◆ **Input data**:
>>

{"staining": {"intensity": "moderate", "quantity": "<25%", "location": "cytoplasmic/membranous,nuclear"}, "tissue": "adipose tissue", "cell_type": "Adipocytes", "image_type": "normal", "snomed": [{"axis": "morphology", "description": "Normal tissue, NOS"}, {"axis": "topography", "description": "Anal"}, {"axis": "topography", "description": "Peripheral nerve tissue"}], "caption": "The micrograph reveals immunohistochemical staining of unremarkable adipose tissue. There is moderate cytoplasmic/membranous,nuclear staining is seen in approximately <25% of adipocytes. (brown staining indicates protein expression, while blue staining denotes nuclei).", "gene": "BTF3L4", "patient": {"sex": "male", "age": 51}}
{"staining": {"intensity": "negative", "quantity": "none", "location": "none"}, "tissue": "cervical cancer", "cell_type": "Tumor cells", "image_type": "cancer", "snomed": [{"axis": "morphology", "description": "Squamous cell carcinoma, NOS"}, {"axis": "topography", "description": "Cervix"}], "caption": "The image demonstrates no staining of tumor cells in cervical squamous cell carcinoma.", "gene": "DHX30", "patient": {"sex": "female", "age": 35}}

<<
>>

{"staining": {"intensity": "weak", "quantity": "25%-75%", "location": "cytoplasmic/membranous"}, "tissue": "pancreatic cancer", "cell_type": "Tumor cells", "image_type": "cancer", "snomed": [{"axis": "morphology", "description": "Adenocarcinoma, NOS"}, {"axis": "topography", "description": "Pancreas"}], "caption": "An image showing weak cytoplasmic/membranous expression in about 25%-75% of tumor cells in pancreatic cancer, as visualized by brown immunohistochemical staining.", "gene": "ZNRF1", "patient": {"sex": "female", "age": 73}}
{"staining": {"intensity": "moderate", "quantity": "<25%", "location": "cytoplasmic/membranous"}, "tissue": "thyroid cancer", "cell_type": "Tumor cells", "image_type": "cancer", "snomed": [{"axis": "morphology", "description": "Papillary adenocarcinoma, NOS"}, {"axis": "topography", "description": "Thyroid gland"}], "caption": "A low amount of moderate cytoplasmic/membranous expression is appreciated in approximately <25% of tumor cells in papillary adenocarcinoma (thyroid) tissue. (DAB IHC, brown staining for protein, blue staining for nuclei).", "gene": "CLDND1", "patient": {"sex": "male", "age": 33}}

<<
>>

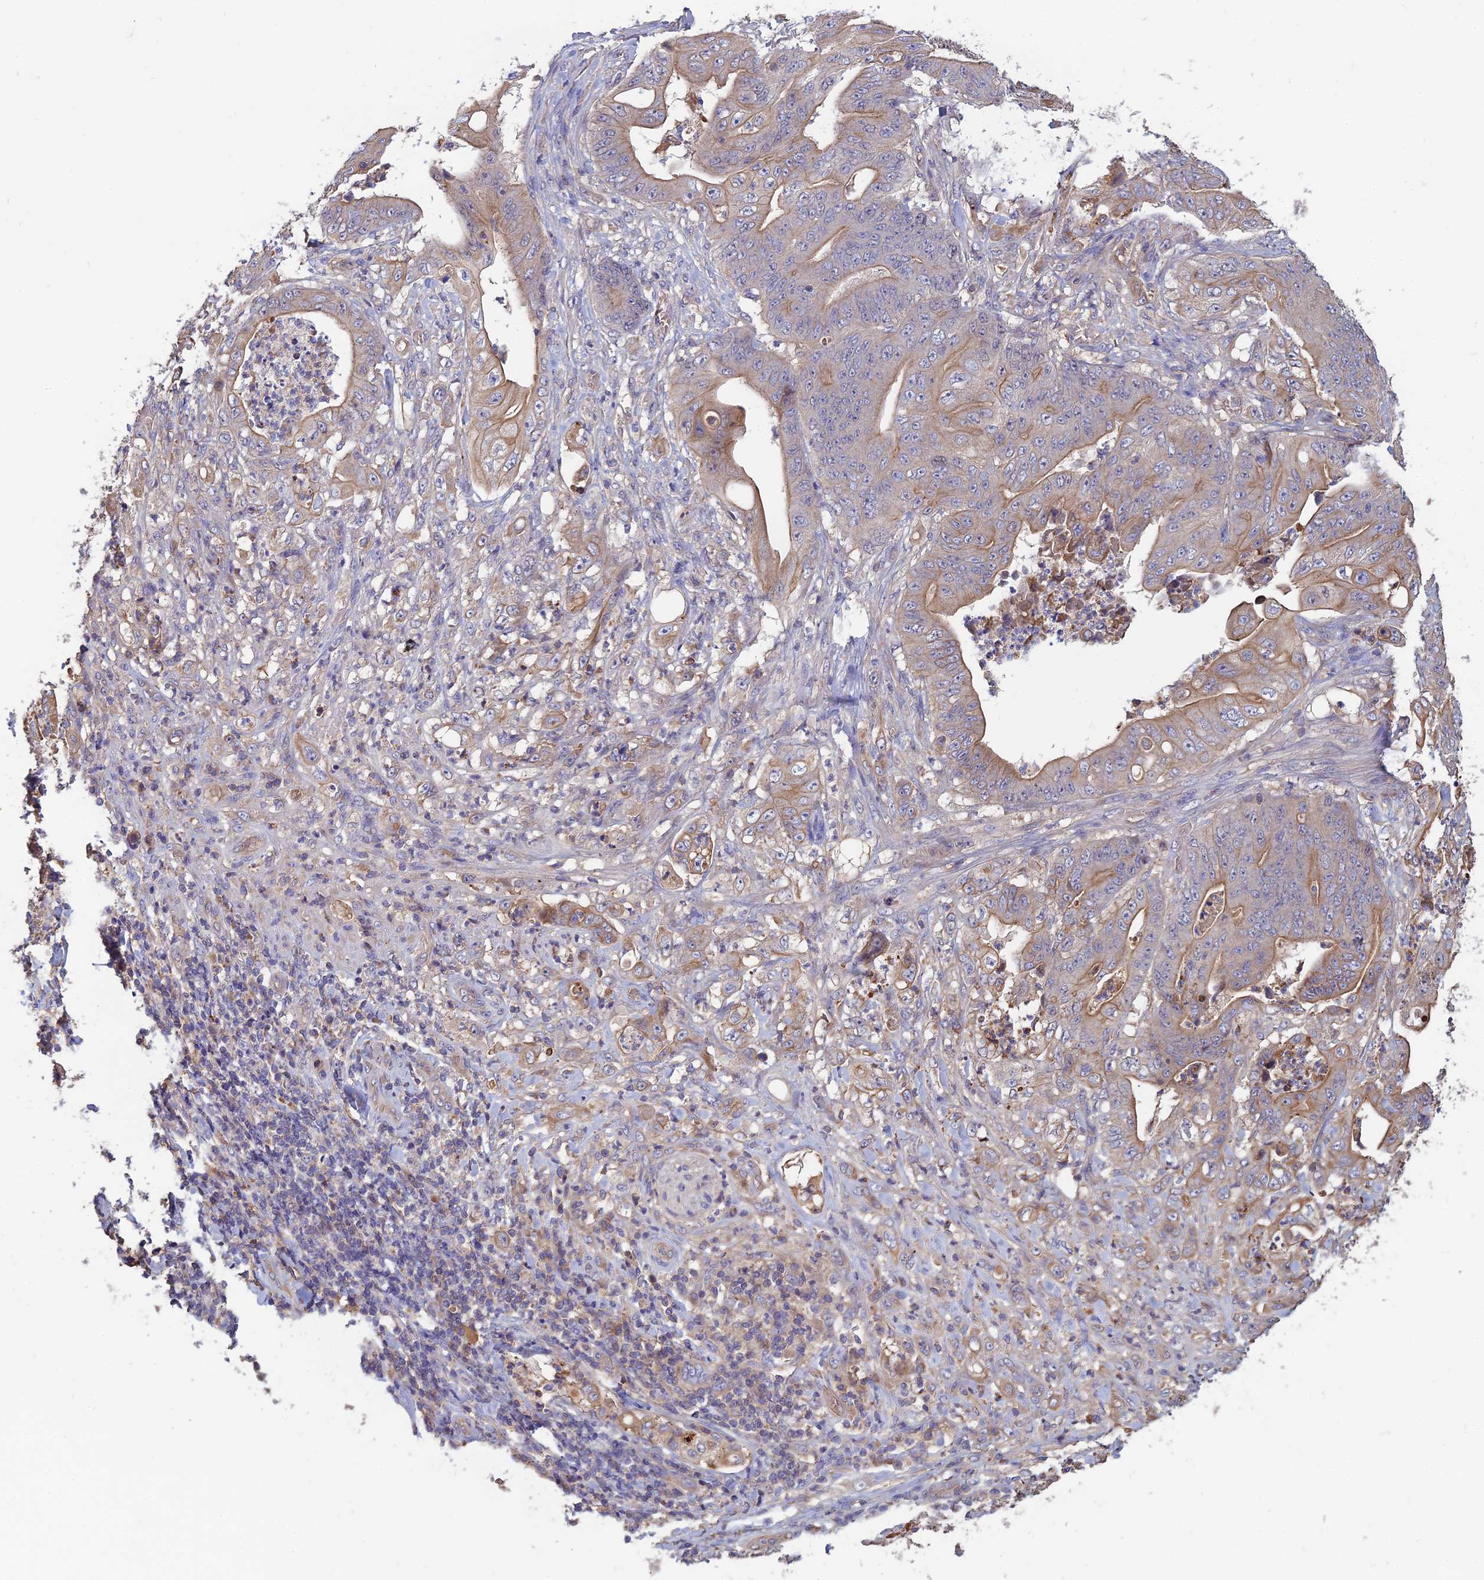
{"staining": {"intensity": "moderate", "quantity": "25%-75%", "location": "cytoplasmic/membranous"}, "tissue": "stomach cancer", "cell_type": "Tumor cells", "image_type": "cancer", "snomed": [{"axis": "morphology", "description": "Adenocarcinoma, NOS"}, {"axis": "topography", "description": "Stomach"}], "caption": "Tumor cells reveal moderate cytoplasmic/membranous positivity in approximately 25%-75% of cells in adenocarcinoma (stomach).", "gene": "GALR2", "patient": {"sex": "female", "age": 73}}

<<

◆ **Task to carry out**: Among the lines above, repeat exactly those from the line with "image showing weak" to the line with "low amount of", counting both ends.

◆ **Your response**:
{"staining": {"intensity": "weak", "quantity": "25%-75%", "location": "cytoplasmic/membranous"}, "tissue": "pancreatic cancer", "cell_type": "Tumor cells", "image_type": "cancer", "snomed": [{"axis": "morphology", "description": "Adenocarcinoma, NOS"}, {"axis": "topography", "description": "Pancreas"}], "caption": "An image showing weak cytoplasmic/membranous expression in about 25%-75% of tumor cells in pancreatic cancer, as visualized by brown immunohistochemical staining.", "gene": "ZNRF1", "patient": {"sex": "female", "age": 73}}
{"staining": {"intensity": "moderate", "quantity": "<25%", "location": "cytoplasmic/membranous"}, "tissue": "thyroid cancer", "cell_type": "Tumor cells", "image_type": "cancer", "snomed": [{"axis": "morphology", "description": "Papillary adenocarcinoma, NOS"}, {"axis": "topography", "description": "Thyroid gland"}], "caption": "A low amount of moderate cytoplasmic/membranous expression is appreciated in approximately <25% of tumor cells in papillary adenocarcinoma (thyroid) tissue. (DAB IHC, brown staining for protein, blue staining for nuclei).", "gene": "CLDND1", "patient": {"sex": "male", "age": 33}}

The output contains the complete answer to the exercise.